As Gas Prices Fall at the Pump, CA’s Gas Tax is Hard at Work Fixing Roads

A lane along the westbound 10 freeway is closed for Caltrans work on Thursday, Nov. 30, 2017 in Colton. You will be seeing more of this in the next few years because of the SB1 funding to help improve the freeways in the San Bernardino and Riverside counties. (Stan Lim, The Press-Enterprise/SCNG)

California motorists have seen a steady downward trend in gasoline prices recently. In the Los Angeles, Long Beach and San Diego areas, the average price of a gallon of regular self-serve has dropped 25 cents over the past 30 days. And motorists in Riverside County are saving 28 cents per gallon compared to last month’s prices at the pump. That’s more than double the 12-cent per gallon gas tax increase put in place by last year’s Senate Bill 1, the Road Repair and Accountability Act of 2017.

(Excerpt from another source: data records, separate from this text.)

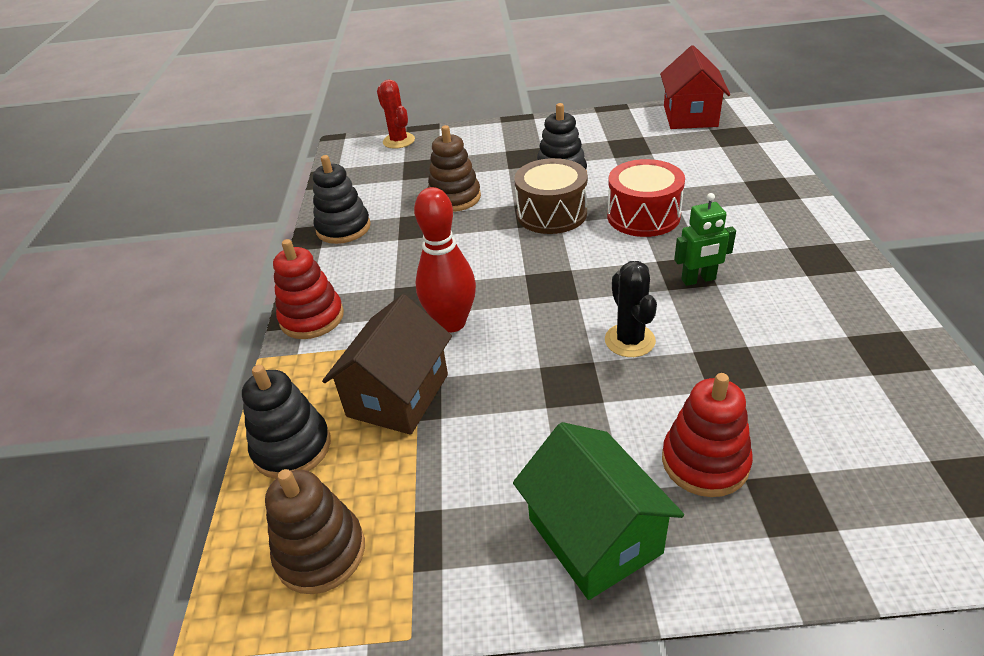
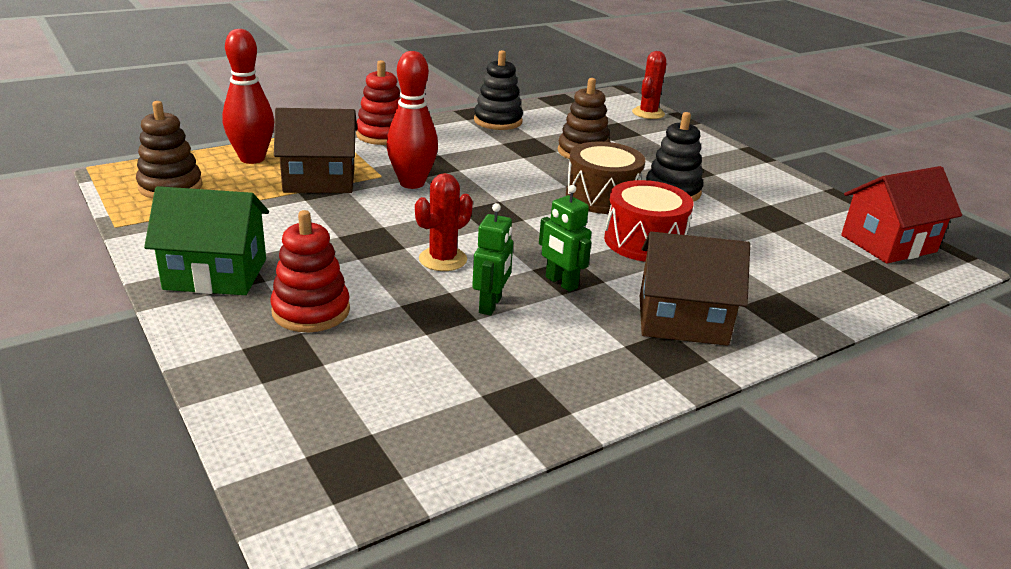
camera: 55 degrees right, 10 degrees down
(292, 447) = (252, 158): black stacking toy -> red bowling pin
(594, 535) = (216, 274): green house -> green house turned 60 degrees clockwise
(629, 340) = (443, 259): black cactus -> red cactus
(726, 331) = (490, 305): none -> green robot
(775, 236) = (682, 320): none -> brown house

When Prop 6 appeared on the November ballot aiming to repeal SB 1, Californian voters could not see the merits of repealing the transportation law’s taxes and fees, which were clearly designated for road repairs and public transportation.

This is probably not surprising to most Californians. Anyone who has driven a car over the past decade is aware that events far beyond the Golden State determine the cost of gasoline — and also painfully aware of the poor condition of California’s highways and bridges.

Most voters understood that a small tax increase to fix roads would be dwarfed by swings in the global price of oil. And after 10 months of visible work on road and bridge projects, with Senate Bill 1 signs on highways across the state, there is much evidence of the tangible progress being made possible by the legislative package that invests $54 billion over the next decade to fix roads, freeways and bridges in communities across California.

“California voters were smart enough to know that a small tax increase for road repairs wouldn’t make much of a difference in the price of gasoline — and could make their commute safer,” says Chris Jennewein, Editor of the Times of San Diego.

Funds from SB 1 are continually being invested in projects to fix neighborhood streets, freeways and bridges in communities across California — and helping to create thousands of job opportunities by putting people to work rebuilding California.